SQL> @demo_ora_create.sql
DROP TABLE tcustmer
*
ERROR at line 1:
ORA-00942: table or view does not exist

Table created.

DROP TABLE tcustord
*
ERROR at line 1:
ORA-00942: table or view does not exist

Table created.

SQL> select count(*) from tcustmer;

COUNT(*)
----------
0

SQL>

Once the structure is created, we will tell the extract, pump and replicat process
to capture/apply the changes done under these tables.

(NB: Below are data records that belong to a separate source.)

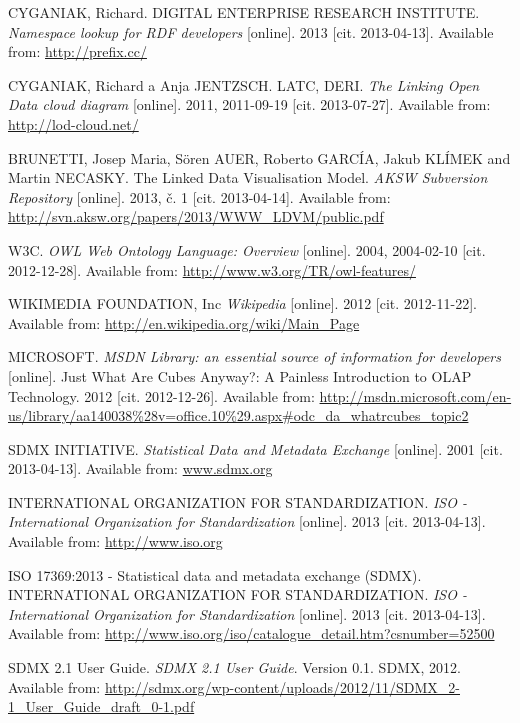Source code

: \begin{thebibliography}{99}
  {\sc CYGANIAK,} Richard. DIGITAL ENTERPRISE RESEARCH INSTITUTE. 
  \emph{Namespace lookup for RDF developers}
  [online]. 2013 [cit. 2013-04-13]. Available from: \url{http://prefix.cc/}

{\sc CYGANIAK,} Richard a Anja JENTZSCH. LATC, DERI.
\emph{The Linking Open Data cloud diagram} [online]. 2011, 2011-09-19 [cit. 2013-07-27].
Available from: \url{http://lod-cloud.net/}

 {\sc BRUNETTI,} Josep Maria, Sören AUER, Roberto GARCÍA, Jakub KLÍMEK and Martin NECASKY.
 The Linked Data Visualisation Model.
 \emph{AKSW Subversion Repository} [online]. 2013, č. 1 [cit. 2013-04-14].
 Available from: \url{http://svn.aksw.org/papers/2013/WWW_LDVM/public.pdf}

{\sc W3C.}
\emph{OWL Web Ontology Language: Overview} [online]. 2004,
2004-02-10 [cit. 2012-12-28].
Available from: \url{http://www.w3.org/TR/owl-features/}

{\sc WIKIMEDIA FOUNDATION, Inc}
\emph{Wikipedia} [online]. 2012 [cit. 2012-11-22].
Available from:  \url{http://en.wikipedia.org/wiki/Main_Page}

{\sc MICROSOFT.}
\emph{MSDN Library: an essential source of information for developers} [online].
Just What Are Cubes Anyway?: A Painless Introduction to OLAP Technology.
2012 [cit. 2012-12-26].
Available from: \url{http://msdn.microsoft.com/en-us/library/aa140038%28v=office.10%29.aspx#odc\_da\_whatrcubes\_topic2}

  {\sc } SDMX INITIATIVE.
  \emph{Statistical Data and Metadata Exchange}
  [online]. 2001 [cit. 2013-04-13]. Available from: \url{www.sdmx.org}

 {\sc } INTERNATIONAL ORGANIZATION FOR STANDARDIZATION.
 \emph{ISO - International Organization for Standardization}
 [online]. 2013 [cit. 2013-04-13]. Available from: \url{http://www.iso.org}
 
 {\sc} ISO 17369:2013 - Statistical data and metadata exchange (SDMX).
 INTERNATIONAL ORGANIZATION FOR STANDARDIZATION.
 \emph{ISO - International Organization for Standardization} [online]. 2013 [cit. 2013-04-13].
 Available from: \url{http://www.iso.org/iso/catalogue_detail.htm?csnumber=52500}
 
 {\sc } SDMX 2.1 User Guide.
 \emph{SDMX 2.1 User Guide}.
 Version 0.1. SDMX, 2012.
 Available from: \url{http://sdmx.org/wp-content/uploads/2012/11/SDMX_2-1_User_Guide_draft_0-1.pdf}


\end{thebibliography}
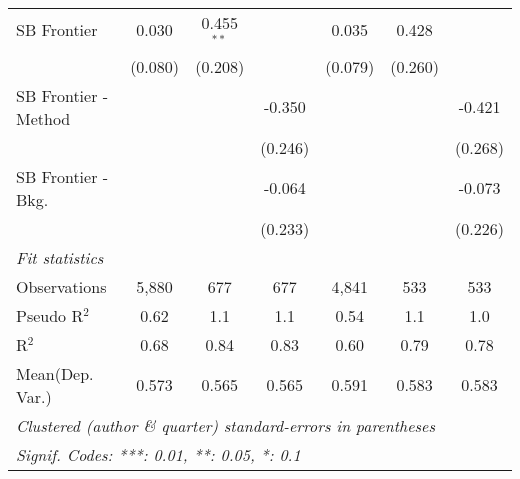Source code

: \begin{tabular}{lcccccc}
   SB Frontier          & 0.030   & 0.455$^{**}$ &         & 0.035   & 0.428        &   \\   
                        & (0.080) & (0.208)      &         & (0.079) & (0.260)      &   \\   
   SB Frontier - Method &         &              & -0.350  &         &              & -0.421\\   
                        &         &              & (0.246) &         &              & (0.268)\\   
   SB Frontier - Bkg.   &         &              & -0.064  &         &              & -0.073\\   
                        &         &              & (0.233) &         &              & (0.226)\\   
   \midrule
   \emph{Fit statistics}\\
   Observations         & 5,880   & 677          & 677     & 4,841   & 533          & 533\\  
   Pseudo R$^2$         & 0.62    & 1.1          & 1.1     & 0.54    & 1.1          & 1.0\\  
   R$^2$                & 0.68    & 0.84         & 0.83    & 0.60    & 0.79         & 0.78\\  
Mean(Dep. Var.) & 0.573 & 0.565 & 0.565 & 0.591 & 0.583 & 0.583 \\
   \midrule \midrule
   \multicolumn{7}{l}{\emph{Clustered (author \& quarter) standard-errors in parentheses}}\\
   \multicolumn{7}{l}{\emph{Signif. Codes: ***: 0.01, **: 0.05, *: 0.1}}\\
\end{tabular}
\par\endgroup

For that we need to configure
the respective parameter files and these should look like:

GGSCI (gg1.company.com) 13> edit params ext_gg1

extract ext_gg1
userid gggate, password oracle
exttrail /u01/app/GGS/dirdat/lt
Table SCOTT.TCUSTMER;
Table SCOTT.TCUSTORD;


GGSCI (gg1.company.com) 14> edit params pump_gg1
extract pump_gg1
passthru
userid gggate, password oracle
rmthost gg2.company.com, mgrport 7809
rmttrail /u01/app/GGS/dirdat/rt
Table SCOTT.TCUSTMER;
Table SCOTT.TCUSTORD;

GGSCI (gg2.company.com) 4> edit params rep_gg2
REPLICAT rep_gg2
ASSUMETARGETDEFS
userid gggate, password oracle
discardfile /u01/app/GGS/discard/rep_gg2_discard.txt, append, megabytes 10
MAP SCOTT.TCUSTMER, Target SCOTT.TCUSTMER;
MAP SCOTT.TCUSTORD, Target SCOTT.TCUSTORD;

Once the parameter files are updated with the table information, we can use the
Oracle provided scripts to test the replication i.e “demo_ora_insert.sql”

After running the insert on source, we can see the count(*) on both source and target,
which will confirm the changes applied at the target side.